Given a model with reasonable scores, we were most interested in highlighting relationships in the data when the government either ignores protests or violently responds to them. Conclusions for the ignore target were relatively straight forward and expected. For instance, governments were more likely to ignore protests in countries with a higher prosperity index score. An interesting nuance in the findings is governments were less likely to ignore small protests and more likely to ignore larger protests. Intuitively, perhaps larger protests are more organized and anticipated whereas smaller protests are unpredictable, which is more likely to raise uncertainty for the government at hand.
As for violent responses, all three target variables (killings, shootings, and beatings) had similar important features. Obviously, if protesters were violent, the government responded violently. Europe was an important feature when the government is less likely to respond violently for two of the categories, and Asia was an important feature for violent responses of two of the categories as well.
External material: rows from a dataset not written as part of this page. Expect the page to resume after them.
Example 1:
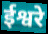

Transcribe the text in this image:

ईश्वरे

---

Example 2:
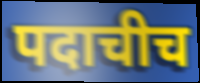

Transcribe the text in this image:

पदाचीच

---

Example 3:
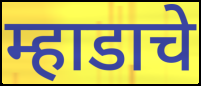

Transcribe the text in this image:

म्हाडाचे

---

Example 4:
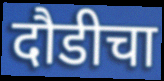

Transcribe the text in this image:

दौडीचा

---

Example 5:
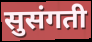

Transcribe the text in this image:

सुसंगती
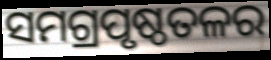
ସମଗ୍ରପୃଷ୍ଠତଳର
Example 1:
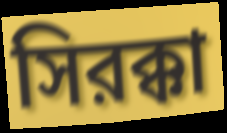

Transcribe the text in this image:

সিরক্কা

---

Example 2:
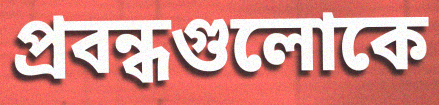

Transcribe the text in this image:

All in all, it was a generally mixed bag as these relationships over a few dozen features is complex, but we feel good about our model and it's scores and feel relatively confident about any inferences our model reveals.
More photos are available in the images folder.
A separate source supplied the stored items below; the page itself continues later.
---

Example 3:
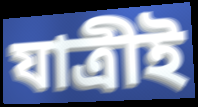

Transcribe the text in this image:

যাত্রীই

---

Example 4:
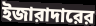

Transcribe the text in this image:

ইজারাদারের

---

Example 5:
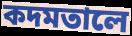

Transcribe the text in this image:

কদমতালে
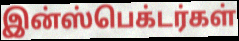
இன்ஸ்பெக்டர்கள்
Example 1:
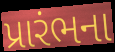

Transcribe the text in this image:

પ્રારંભના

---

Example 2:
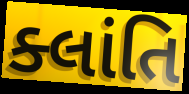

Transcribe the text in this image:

ક્લાંતિ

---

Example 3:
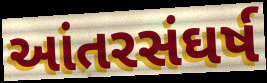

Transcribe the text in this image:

આંતરસંઘર્ષ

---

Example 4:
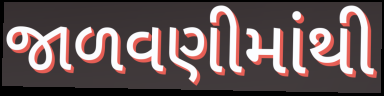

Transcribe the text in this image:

જાળવણીમાંથી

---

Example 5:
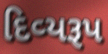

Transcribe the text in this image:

દિવ્‍યરૂપ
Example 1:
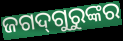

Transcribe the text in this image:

ଜଗଦ୍‌ଗୁରୁଙ୍କର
Given the nature the data and discourse, our goal for this project is to model state responses to protests in order to inference relationships between the data and state responses for further exploration. We believe there is significant work to be finished. Some areas include focusing on gathering more information and more effective non-categorical information for the variables our model deems as predictive for violent responses.
We also believe it is prudent to perform a similar analysis to ours with respect to individual countries. If that is too granular, then by continent.
In terms of the modeling, we believe our model can be improved and it's worth considering a couple of techniques. To balance the data more sufficiently, bootstrapping techniques might be applied and improve the classification metrics of our models. It's also possible that we could implement unsupervised clustering techniques to group variables and perform analysis on those clusters. Perhaps, there are inferences that can be observed that were not observed with our models.
Ultimately, gathering more data for the sake of creating more balanced classes would improve the predictive power of our models and the interpretability of them. With this in mind, we also believe it is prudent and absolutely necessary to gather the same data about US protests so that we can learn about mass mobilization at home.
All of our data and inspiration for our project is from "The Mass Mobilization Project" conducted by Professor David H. Clark from Binghamton University and Professor Patrick M. Regan from the University of Notre Dame.
Thank you for your work in retrieving the data and providing a site for further exploration.